Microsoft Confirms Password Deletion for 1B Users
Scope and framing of Microsoft’s move
- Many see the Forbes headline as overstated; Microsoft talks about millions of password deletions and a roadmap, not confirmed removal for 1B users yet.
- Some view this as security progress; others see it as Microsoft papering over its own security failures and pushing lock‑in.
Recovery, lockout risk, and backups
- Biggest anxiety: “lost phone / stolen device / house fire / travel with no device” ⇒ permanent account loss.
- Current reality: recovery typically falls back to email, SMS, backup codes, or support flows, which reintroduce password‑like or KBA risks.
- People complain there’s no simple, user‑controlled backup/export; draft “credential exchange” specs exist but are immature and often cloud‑mediated.
- Power users want printable, offline, cross‑vendor backups; others argue unexportability is a security feature.

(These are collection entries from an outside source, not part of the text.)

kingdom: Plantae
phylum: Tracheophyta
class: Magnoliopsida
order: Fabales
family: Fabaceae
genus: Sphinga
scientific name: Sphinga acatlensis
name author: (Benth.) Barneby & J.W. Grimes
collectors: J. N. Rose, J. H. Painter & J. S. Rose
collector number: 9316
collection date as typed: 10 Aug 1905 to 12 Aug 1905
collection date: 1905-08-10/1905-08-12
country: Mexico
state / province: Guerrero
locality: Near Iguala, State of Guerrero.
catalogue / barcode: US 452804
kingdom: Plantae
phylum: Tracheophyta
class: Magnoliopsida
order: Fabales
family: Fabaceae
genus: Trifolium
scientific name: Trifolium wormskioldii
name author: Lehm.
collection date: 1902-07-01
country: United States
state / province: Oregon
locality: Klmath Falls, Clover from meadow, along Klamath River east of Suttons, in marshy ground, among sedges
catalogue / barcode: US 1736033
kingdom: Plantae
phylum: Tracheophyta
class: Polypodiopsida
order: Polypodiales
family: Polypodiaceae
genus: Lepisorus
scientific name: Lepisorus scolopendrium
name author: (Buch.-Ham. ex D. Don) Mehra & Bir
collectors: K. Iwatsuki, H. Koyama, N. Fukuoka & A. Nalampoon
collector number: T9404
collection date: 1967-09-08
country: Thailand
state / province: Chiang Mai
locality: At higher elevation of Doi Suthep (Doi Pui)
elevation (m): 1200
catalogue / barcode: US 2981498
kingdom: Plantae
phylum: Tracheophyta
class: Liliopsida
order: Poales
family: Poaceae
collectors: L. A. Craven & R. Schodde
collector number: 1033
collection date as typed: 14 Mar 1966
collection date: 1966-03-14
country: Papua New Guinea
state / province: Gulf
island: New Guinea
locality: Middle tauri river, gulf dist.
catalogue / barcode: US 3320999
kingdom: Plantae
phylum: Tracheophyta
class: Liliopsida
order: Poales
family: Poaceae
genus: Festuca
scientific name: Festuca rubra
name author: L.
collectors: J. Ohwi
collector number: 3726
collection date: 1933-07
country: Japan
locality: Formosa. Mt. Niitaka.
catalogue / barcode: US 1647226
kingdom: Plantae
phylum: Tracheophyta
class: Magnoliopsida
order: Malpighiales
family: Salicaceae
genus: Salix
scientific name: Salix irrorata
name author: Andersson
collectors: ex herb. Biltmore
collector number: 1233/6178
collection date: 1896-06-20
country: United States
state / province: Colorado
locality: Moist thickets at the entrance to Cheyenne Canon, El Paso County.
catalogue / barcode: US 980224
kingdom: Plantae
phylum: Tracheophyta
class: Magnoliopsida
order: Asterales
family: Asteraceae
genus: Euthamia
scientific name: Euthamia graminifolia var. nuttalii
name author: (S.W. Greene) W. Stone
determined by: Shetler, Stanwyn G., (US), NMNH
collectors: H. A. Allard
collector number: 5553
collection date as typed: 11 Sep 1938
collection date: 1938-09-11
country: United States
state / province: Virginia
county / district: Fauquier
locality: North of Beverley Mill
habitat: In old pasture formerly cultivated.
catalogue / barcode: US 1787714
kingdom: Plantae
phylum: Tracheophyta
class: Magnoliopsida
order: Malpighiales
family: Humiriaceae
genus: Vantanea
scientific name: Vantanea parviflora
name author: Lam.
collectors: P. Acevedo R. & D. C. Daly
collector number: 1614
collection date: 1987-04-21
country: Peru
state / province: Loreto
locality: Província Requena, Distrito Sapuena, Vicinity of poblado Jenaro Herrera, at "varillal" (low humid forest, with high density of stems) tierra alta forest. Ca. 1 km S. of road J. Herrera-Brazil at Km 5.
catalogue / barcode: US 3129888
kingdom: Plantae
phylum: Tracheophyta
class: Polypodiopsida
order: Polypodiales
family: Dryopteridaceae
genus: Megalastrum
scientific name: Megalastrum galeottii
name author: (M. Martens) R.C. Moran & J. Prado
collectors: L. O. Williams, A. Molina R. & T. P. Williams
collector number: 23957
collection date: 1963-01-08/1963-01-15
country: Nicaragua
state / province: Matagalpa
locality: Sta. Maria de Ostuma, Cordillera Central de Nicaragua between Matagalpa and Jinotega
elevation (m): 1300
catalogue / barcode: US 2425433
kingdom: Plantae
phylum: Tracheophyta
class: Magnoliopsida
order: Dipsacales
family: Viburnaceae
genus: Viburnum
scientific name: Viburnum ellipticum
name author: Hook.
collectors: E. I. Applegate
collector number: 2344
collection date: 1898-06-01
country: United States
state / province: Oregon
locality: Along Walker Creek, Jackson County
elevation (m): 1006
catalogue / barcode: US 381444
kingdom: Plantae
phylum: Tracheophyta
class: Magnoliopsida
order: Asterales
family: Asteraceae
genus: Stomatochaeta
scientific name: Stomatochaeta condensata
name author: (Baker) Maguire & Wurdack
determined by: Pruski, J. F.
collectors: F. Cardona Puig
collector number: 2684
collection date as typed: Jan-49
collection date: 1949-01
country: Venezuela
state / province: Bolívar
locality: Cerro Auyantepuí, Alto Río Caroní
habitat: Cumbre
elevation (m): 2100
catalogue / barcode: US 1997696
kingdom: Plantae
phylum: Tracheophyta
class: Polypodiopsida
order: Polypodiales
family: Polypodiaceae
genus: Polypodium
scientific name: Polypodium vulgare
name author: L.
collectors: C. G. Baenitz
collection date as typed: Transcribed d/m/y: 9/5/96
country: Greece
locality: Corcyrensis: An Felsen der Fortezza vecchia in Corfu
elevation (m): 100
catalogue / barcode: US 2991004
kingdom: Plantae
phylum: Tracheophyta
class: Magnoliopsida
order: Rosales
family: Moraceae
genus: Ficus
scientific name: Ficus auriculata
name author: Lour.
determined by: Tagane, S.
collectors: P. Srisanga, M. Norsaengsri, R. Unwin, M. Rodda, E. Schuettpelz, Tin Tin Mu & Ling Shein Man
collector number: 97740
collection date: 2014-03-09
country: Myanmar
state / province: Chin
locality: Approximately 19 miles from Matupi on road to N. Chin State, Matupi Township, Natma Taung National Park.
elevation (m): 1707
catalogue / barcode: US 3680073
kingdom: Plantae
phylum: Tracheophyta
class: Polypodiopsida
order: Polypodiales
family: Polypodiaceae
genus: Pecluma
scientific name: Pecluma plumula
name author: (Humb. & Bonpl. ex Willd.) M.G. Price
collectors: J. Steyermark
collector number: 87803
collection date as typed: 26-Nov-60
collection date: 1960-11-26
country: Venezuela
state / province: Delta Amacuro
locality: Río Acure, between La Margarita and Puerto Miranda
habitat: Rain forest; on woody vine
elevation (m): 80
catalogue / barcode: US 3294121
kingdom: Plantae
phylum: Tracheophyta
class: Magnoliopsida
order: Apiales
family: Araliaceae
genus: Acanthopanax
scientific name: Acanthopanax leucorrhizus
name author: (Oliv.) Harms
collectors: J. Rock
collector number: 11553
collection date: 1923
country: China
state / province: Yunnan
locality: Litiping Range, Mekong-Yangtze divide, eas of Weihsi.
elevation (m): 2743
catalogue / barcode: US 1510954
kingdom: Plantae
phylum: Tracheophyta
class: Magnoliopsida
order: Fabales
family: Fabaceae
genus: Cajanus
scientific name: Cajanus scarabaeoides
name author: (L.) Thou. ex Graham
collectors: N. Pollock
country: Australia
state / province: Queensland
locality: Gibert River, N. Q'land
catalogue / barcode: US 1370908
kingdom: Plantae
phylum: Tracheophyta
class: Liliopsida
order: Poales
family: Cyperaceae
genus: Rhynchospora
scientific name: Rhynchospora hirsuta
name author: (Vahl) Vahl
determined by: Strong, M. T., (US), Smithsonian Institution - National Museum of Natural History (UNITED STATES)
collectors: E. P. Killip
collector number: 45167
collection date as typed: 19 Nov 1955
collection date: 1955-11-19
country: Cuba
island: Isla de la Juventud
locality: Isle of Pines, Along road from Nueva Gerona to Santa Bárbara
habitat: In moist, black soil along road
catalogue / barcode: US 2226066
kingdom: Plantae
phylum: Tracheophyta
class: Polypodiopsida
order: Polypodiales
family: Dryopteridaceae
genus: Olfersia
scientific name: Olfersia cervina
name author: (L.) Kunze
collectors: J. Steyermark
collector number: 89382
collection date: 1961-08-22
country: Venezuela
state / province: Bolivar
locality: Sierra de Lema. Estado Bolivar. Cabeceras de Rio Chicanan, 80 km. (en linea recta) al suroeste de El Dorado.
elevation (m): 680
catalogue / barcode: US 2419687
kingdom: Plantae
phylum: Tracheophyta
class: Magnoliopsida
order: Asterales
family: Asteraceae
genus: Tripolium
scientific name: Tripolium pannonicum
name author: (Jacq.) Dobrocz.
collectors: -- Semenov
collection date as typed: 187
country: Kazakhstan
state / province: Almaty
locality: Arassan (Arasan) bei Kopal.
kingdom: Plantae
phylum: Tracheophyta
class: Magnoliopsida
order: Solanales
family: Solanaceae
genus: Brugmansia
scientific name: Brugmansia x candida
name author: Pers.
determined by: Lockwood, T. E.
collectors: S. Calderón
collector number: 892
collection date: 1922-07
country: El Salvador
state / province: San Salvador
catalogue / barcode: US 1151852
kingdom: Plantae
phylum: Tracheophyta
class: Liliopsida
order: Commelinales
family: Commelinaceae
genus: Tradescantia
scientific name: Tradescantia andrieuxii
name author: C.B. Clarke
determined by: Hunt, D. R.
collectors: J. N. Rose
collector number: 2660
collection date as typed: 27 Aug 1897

Device, vendor lock‑in, and cloud trust
- Strong concern that mainstream passkey implementations are tied to Apple/Google/Microsoft clouds and specific OS ecosystems.
- Cross‑platform support via password managers (Bitwarden, 1Password, KeePassXC, Proton Pass, etc.) is praised but seen as poorly communicated and sometimes discouraged by attestation policies.
- Some explicitly reject any scheme where a cloud vendor can ban or misidentify them and thereby cut off all access.
Security improvements vs passwords
- Pro‑passkey arguments:
- Public‑key challenge–response; private key never leaves device.
- Domain binding prevents credential reuse on phishing sites.
- Eliminates password stuffing and most server‑side password leak impact.
- Forces uniqueness and sufficient entropy, especially for non–password‑manager users.
- Skeptics note that password managers with strong, unique passwords and autofill already mitigate many of these issues for power users.
Usability, UX, and non‑technical users
- Some report excellent UX (two taps with Face/Touch ID; “feels magic”), and higher success than passwords.
- Others recount broken or confusing flows, especially: multi‑device setups, Windows Hello quirks, browser differences, and QR‑code “hybrid” sign‑ins.
- Serious worry about elderly or low‑income users: single phone, no backups, weak mental model; current messaging and tooling are seen as too complex.
Hardware tokens and alternatives
- YubiKeys and similar “roaming authenticators” are liked for security but criticized as expensive, easy to lose, and awkward to manage across many services.
- Some prefer passkeys stored in password managers over platform clouds; others stick with TOTP or even PAKE‑based password systems.
Ethics, coercion, and policy
- Many resent “dark pattern” prompts that won’t accept a permanent “no.”
- FIDO attestation and potential whitelisting are viewed by some as a future tool for excluding “undesirable” devices/providers and tightening platform control.